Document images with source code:
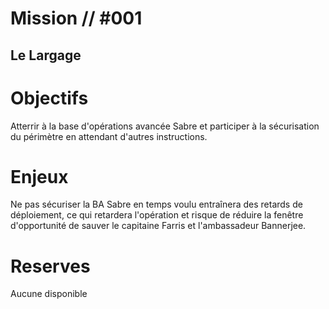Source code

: # Mission // #001
## Le Largage
# Objectifs
Atterrir à la base d'opérations avancée Sabre et participer à la sécurisation du périmètre en attendant d'autres instructions.

# Enjeux
Ne pas sécuriser la BA Sabre en temps voulu entraînera des retards de déploiement, ce qui retardera l'opération et risque de réduire la fenêtre d'opportunité de sauver le capitaine Farris et l'ambassadeur Bannerjee.

# Reserves
Aucune disponible
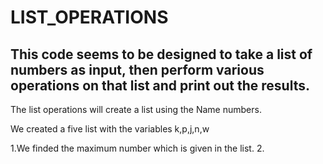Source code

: # LIST_OPERATIONS
## This code seems to be designed to take a list of numbers as input, then perform various operations on that list and print out the results.

The list operations will create a list using the Name numbers.

We created a five list with the variables k,p,j,n,w

1.We finded the maximum number which is given in the list.
2.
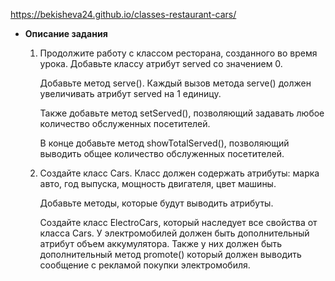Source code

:https://bekisheva24.github.io/classes-restaurant-cars/

- **Описание задания**
  1. Продолжите работу с классом ресторана, созданного во время урока. Добавьте классу атрибут served со значением 0.

     Добавьте метод serve(). Каждый вызов метода serve() должен увеличивать атрибут served на 1 единицу.

     Также добавьте метод setServed(), позволяющий задавать любое количество обслуженных посетителей.

     В конце добавьте метод showTotalServed(), позволяющий выводить общее количество обслуженных посетителей.

  2. Создайте класс Cars. Класс должен содержать атрибуты: марка авто, год выпуска, мощность двигателя, цвет машины.

     Добавьте методы, которые будут выводить атрибуты.

     Создайте класс ElectroCars, который наследует все свойства от класса Cars. У электромобилей должен быть дополнительный атрибут объем аккумулятора. Также у них должен быть дополнительный метод promote() который должен выводить сообщение с рекламой покупки электромобиля.
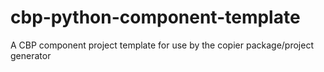 # cbp-python-component-template
A CBP component project template for use by the copier package/project generator
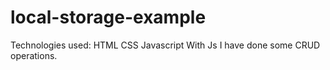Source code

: # local-storage-example
Technologies used:
HTML
CSS
Javascript
With Js I have done some CRUD operations.
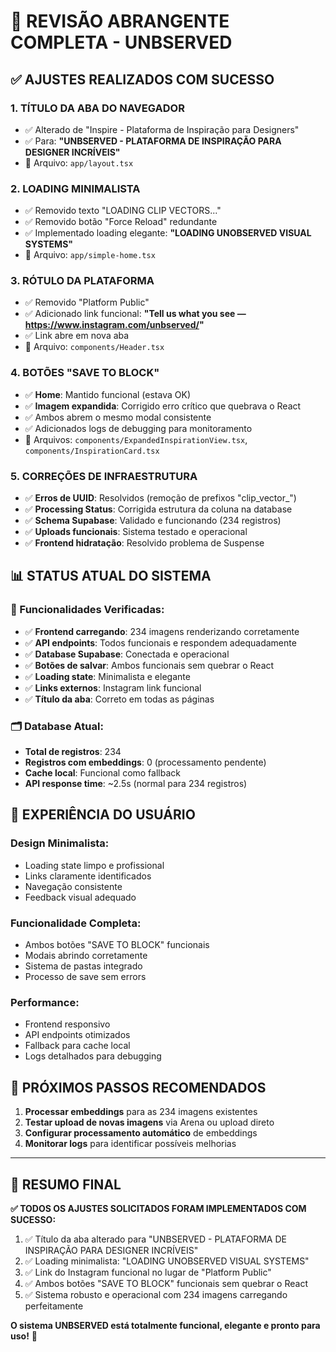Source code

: # 🎯 REVISÃO ABRANGENTE COMPLETA - UNBSERVED

## ✅ **AJUSTES REALIZADOS COM SUCESSO**

### 1. **TÍTULO DA ABA DO NAVEGADOR** 
- ✅ Alterado de "Inspire - Plataforma de Inspiração para Designers"
- ✅ Para: **"UNBSERVED - PLATAFORMA DE INSPIRAÇÃO PARA DESIGNER INCRÍVEIS"**
- 📁 Arquivo: `app/layout.tsx`

### 2. **LOADING MINIMALISTA**
- ✅ Removido texto "LOADING CLIP VECTORS..."
- ✅ Removido botão "Force Reload" redundante 
- ✅ Implementado loading elegante: **"LOADING UNOBSERVED VISUAL SYSTEMS"**
- 📁 Arquivo: `app/simple-home.tsx`

### 3. **RÓTULO DA PLATAFORMA**
- ✅ Removido "Platform Public"
- ✅ Adicionado link funcional: **"Tell us what you see — https://www.instagram.com/unbserved/"**
- ✅ Link abre em nova aba
- 📁 Arquivo: `components/Header.tsx`

### 4. **BOTÕES "SAVE TO BLOCK"**
- ✅ **Home**: Mantido funcional (estava OK)
- ✅ **Imagem expandida**: Corrigido erro crítico que quebrava o React
- ✅ Ambos abrem o mesmo modal consistente
- ✅ Adicionados logs de debugging para monitoramento
- 📁 Arquivos: `components/ExpandedInspirationView.tsx`, `components/InspirationCard.tsx`

### 5. **CORREÇÕES DE INFRAESTRUTURA**
- ✅ **Erros de UUID**: Resolvidos (remoção de prefixos "clip_vector_")
- ✅ **Processing Status**: Corrigida estrutura da coluna na database
- ✅ **Schema Supabase**: Validado e funcionando (234 registros)
- ✅ **Uploads funcionais**: Sistema testado e operacional
- ✅ **Frontend hidratação**: Resolvido problema de Suspense

## 📊 **STATUS ATUAL DO SISTEMA**

### **🎯 Funcionalidades Verificadas:**
- ✅ **Frontend carregando**: 234 imagens renderizando corretamente
- ✅ **API endpoints**: Todos funcionais e respondem adequadamente  
- ✅ **Database Supabase**: Conectada e operacional
- ✅ **Botões de salvar**: Ambos funcionais sem quebrar o React
- ✅ **Loading state**: Minimalista e elegante
- ✅ **Links externos**: Instagram link funcional
- ✅ **Título da aba**: Correto em todas as páginas

### **🗂️ Database Atual:**
- **Total de registros**: 234
- **Registros com embeddings**: 0 (processamento pendente)
- **Cache local**: Funcional como fallback
- **API response time**: ~2.5s (normal para 234 registros)

## 🎨 **EXPERIÊNCIA DO USUÁRIO**

### **Design Minimalista:**
- Loading state limpo e profissional
- Links claramente identificados
- Navegação consistente
- Feedback visual adequado

### **Funcionalidade Completa:**
- Ambos botões "SAVE TO BLOCK" funcionais
- Modais abrindo corretamente
- Sistema de pastas integrado
- Processo de save sem errors

### **Performance:**
- Frontend responsivo
- API endpoints otimizados
- Fallback para cache local
- Logs detalhados para debugging

## 🔧 **PRÓXIMOS PASSOS RECOMENDADOS**

1. **Processar embeddings** para as 234 imagens existentes
2. **Testar upload de novas imagens** via Arena ou upload direto
3. **Configurar processamento automático** de embeddings
4. **Monitorar logs** para identificar possíveis melhorias

---

## 🎉 **RESUMO FINAL**

**✅ TODOS OS AJUSTES SOLICITADOS FORAM IMPLEMENTADOS COM SUCESSO:**

1. ✅ Título da aba alterado para "UNBSERVED - PLATAFORMA DE INSPIRAÇÃO PARA DESIGNER INCRÍVEIS"
2. ✅ Loading minimalista: "LOADING UNOBSERVED VISUAL SYSTEMS"
3. ✅ Link do Instagram funcional no lugar de "Platform Public"
4. ✅ Ambos botões "SAVE TO BLOCK" funcionais sem quebrar o React
5. ✅ Sistema robusto e operacional com 234 imagens carregando perfeitamente

**O sistema UNBSERVED está totalmente funcional, elegante e pronto para uso!** 🚀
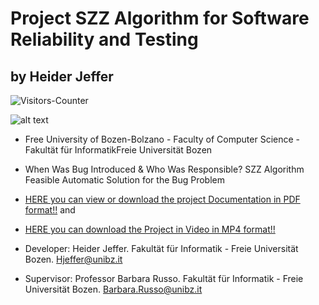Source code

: # Project SZZ Algorithm for Software Reliability and Testing

by Heider Jeffer
--------


<body>
<img src = "https://github-vistors-counter.onrender.com/github?username=https://github.com/HeiderJeffer/SZZ-Algorithm-for-Software-Reliability-and-Testing/" alt = "Visitors-Counter"/>
</body>


![alt text](https://github.com/HeiderJeffer/SZZ-Algorithm-for-Software-Reliability-and-Testing/blob/main/SZZ%20Solution%20Video%20%2B%20Document%20%20by%20Heider%20Jeffer/1.JPG)

- Free University of Bozen-Bolzano - Faculty of Computer Science - Fakultät für InformatikFreie Universität Bozen
- When Was Bug Introduced & Who Was Responsible? SZZ Algorithm Feasible Automatic Solution for the Bug Problem
- [HERE you can view or download the project Documentation in PDF format!!](https://github.com/HeiderJeffer/Project-SZZ-Algorithm-for-Software-Reliability-and-Testing/blob/main/SZZ%20Solution%20Video%20%2B%20Document%20%20by%20Heider%20Jeffer/Project%20DOC.pdf) and 
- [HERE you can download the Project in Video in MP4 format!!](https://github.com/HeiderJeffer/Project-SZZ-Algorithm-for-Software-Reliability-and-Testing/blob/main/SZZ%20Solution%20Video%20%2B%20Document%20%20by%20Heider%20Jeffer/Project%20Video.mp4)

- Developer: Heider Jeffer. Fakultät für Informatik - Freie Universität Bozen. Hjeffer@unibz.it
- Supervisor: Professor Barbara Russo. Fakultät für Informatik - Freie Universität Bozen. Barbara.Russo@unibz.it
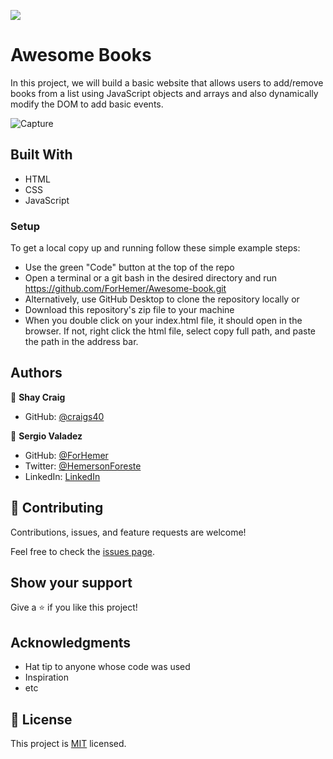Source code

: ![](https://img.shields.io/badge/Microverse-blueviolet)

# Awesome Books

In this project, we will build a basic website that allows users to add/remove books from a list using JavaScript objects and arrays and also dynamically modify the DOM to add basic events. 

![Capture](https://user-images.githubusercontent.com/71286979/153021944-a1c39240-2878-4d83-836d-35eba82cd6fe.PNG)

## Built With

  - HTML
  - CSS
  - JavaScript

### Setup

To get a local copy up and running follow these simple example steps:

- Use the green "Code" button at the top of the repo
- Open a terminal or a git bash in the desired directory and run https://github.com/ForHemer/Awesome-book.git
- Alternatively, use GitHub Desktop to clone the repository locally or
- Download this repository's zip file to your machine
- When you double click on your index.html file, it should open in the browser. If not, right click the html file, select copy full path, and paste the path in the address bar.

## Authors

👤 **Shay Craig**

- GitHub: [@craigs40](https://github.com/craigs40)

👤 **Sergio Valadez**

- GitHub: [@ForHemer](https://github.com/ForHemer)
- Twitter: [@HemersonForeste](https://twitter.com/HemersonForeste)
- LinkedIn: [LinkedIn](https://www.linkedin.com/in/hemerson-foreste-890685197)

## 🤝 Contributing

Contributions, issues, and feature requests are welcome!

Feel free to check the [issues page](https://github.com/sergiogval/awesome-books/issues).

## Show your support

Give a ⭐️ if you like this project!

## Acknowledgments

- Hat tip to anyone whose code was used
- Inspiration
- etc

## 📝 License

This project is [MIT](./MIT.md) licensed.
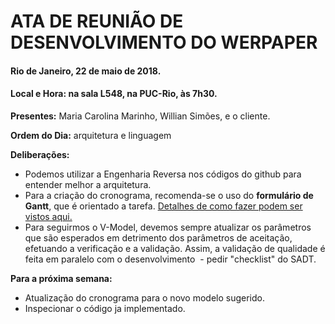 # ATA DE REUNIÃO DE DESENVOLVIMENTO DO WERPAPER
#### Rio de Janeiro, 22 de maio de 2018.
#### Local e Hora: na sala L548, na PUC-Rio, às 7h30.


**Presentes:** Maria Carolina Marinho, Willian Simões, e o cliente.

**Ordem do Dia:** arquitetura e linguagem

**Deliberações:**

- Podemos utilizar a Engenharia Reversa nos códigos do github para entender melhor a arquitetura.
- Para a criação do cronograma, recomenda-se o uso do **formulário de Gantt**, que é orientado a tarefa. [Detalhes de como fazer podem ser vistos aqui.](https://www.projectbuilder.com.br/blog/grafico-de-gantt-como-e-por-que-utiliza-lo-para-gerenciar-projetos/)
- Para seguirmos o V-Model, devemos sempre atualizar os parâmetros que são esperados em detrimento dos parâmetros de aceitação, efetuando a verificação e a validação. Assim, a validação de qualidade é feita em paralelo com o desenvolvimento 
  - pedir "checklist" do SADT.

**Para a próxima semana:**

- Atualização do cronograma para o novo modelo sugerido.
- Inspecionar o código ja implementado.



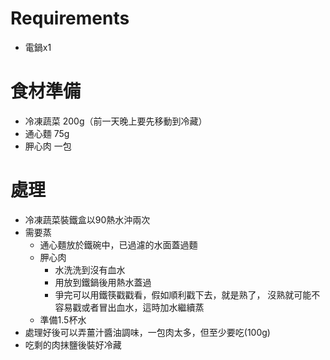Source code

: # Requirements

* 電鍋x1

# 食材準備

* 冷凍蔬菜 200g（前一天晚上要先移動到冷藏）
* 通心麵 75g
* 胛心肉 一包

# 處理

* 冷凍蔬菜裝鐵盒以90熱水沖兩次
* 需要蒸
  - 通心麵放於鐵碗中，已過濾的水面蓋過麵
  - 胛心肉
    - 水洗洗到沒有血水
    - 用放到鐵鍋後用熱水蓋過
    - 爭完可以用鐵筷戳戳看，假如順利戳下去，就是熟了，
      沒熟就可能不容易戳或者冒出血水，這時加水繼續蒸
  - 準備1.5杯水
* 處理好後可以弄薑汁醬油調味，一包肉太多，但至少要吃(100g)
* 吃剩的肉抹鹽後裝好冷藏
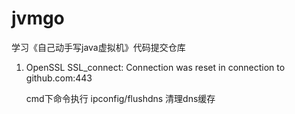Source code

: # jvmgo

学习《自己动手写java虚拟机》代码提交仓库


1. OpenSSL SSL_connect: Connection was reset in connection to github.com:443

    cmd下命令执行 ipconfig/flushdns 清理dns缓存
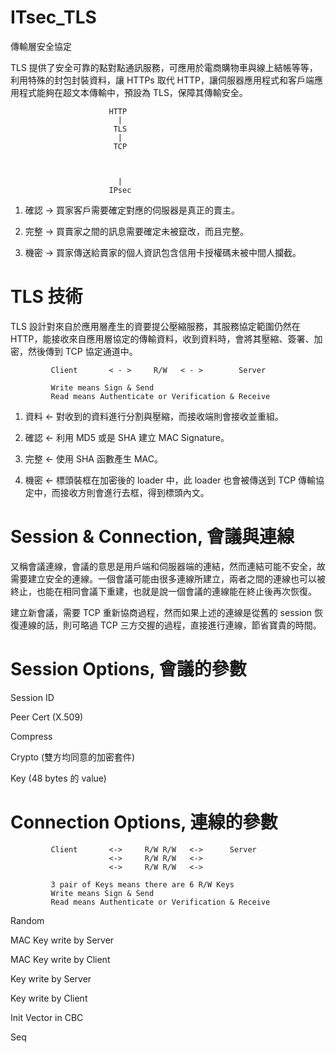 # ITsec_TLS
傳輸層安全協定

TLS 提供了安全可靠的點對點通訊服務，可應用於電商購物車與線上結帳等等，利用特殊的封包封裝資料，讓 HTTPs 取代 HTTP，讓伺服器應用程式和客戶端應用程式能夠在超文本傳輸中，預設為 TLS，保障其傳輸安全。



                          HTTP
                            |
                           TLS
                            |
                           TCP
                           
                           
                           
                            |
                          IPsec
                            
                          

1. 確認 -> 買家客戶需要確定對應的伺服器是真正的賣主。

2. 完整 -> 買賣家之間的訊息需要確定未被竄改，而且完整。

3. 機密 -> 買家傳送給賣家的個人資訊包含信用卡授權碼未被中間人攔截。

# TLS 技術

TLS 設計對來自於應用層產生的資要提公壓縮服務，其服務協定範圍仍然在 HTTP，能接收來自應用層協定的傳輸資料，收到資料時，會將其壓縮、簽署、加密，然後傳到 TCP 協定通道中。


             Client       < - >     R/W   < - >        Server
             
             Write means Sign & Send
             Read means Authenticate or Verification & Receive

1. 資料 <- 對收到的資料進行分割與壓縮，而接收端則會接收並重組。

2. 確認 <- 利用 MD5 或是 SHA 建立 MAC Signature。

3. 完整 <- 使用 SHA 函數產生 MAC。

4. 機密 <- 標頭裝框在加密後的 loader 中，此 loader 也會被傳送到 TCP 傳輸協定中，而接收方則會進行去框，得到標頭內文。

# Session & Connection, 會議與連線

又稱會議連線，會議的意思是用戶端和伺服器端的連結，然而連結可能不安全，故需要建立安全的連線。一個會議可能由很多連線所建立，兩者之間的連線也可以被終止，也能在相同會議下重建，也就是說一個會議的連線能在終止後再次恢復。

建立新會議，需要 TCP 重新協商過程，然而如果上述的連線是從舊的 session 恢復連線的話，則可略過 TCP 三方交握的過程，直接進行連線，節省寶貴的時間。

# Session Options, 會議的參數

   Session ID
   
   Peer Cert (X.509)
   
   Compress
   
   Crypto (雙方均同意的加密套件)
   
   Key (48 bytes 的 value)

# Connection Options, 連線的參數


             Client       <->     R/W R/W   <->      Server
                          <->     R/W R/W   <-> 
                          <->     R/W R/W   <-> 
          
             3 pair of Keys means there are 6 R/W Keys
             Write means Sign & Send
             Read means Authenticate or Verification & Receive

   Random
   
   MAC Key write by Server
   
   MAC Key write by Client
   
   Key write by Server
   
   Key write by Client
   
   Init Vector in CBC
   
   Seq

Task to carry out
Which of the lines above mention the word "repository"? Pull those lines out.

Response to the exercise
- Alternatively, use GitHub Desktop to clone the repository locally or
- Download this repository's zip file to your machine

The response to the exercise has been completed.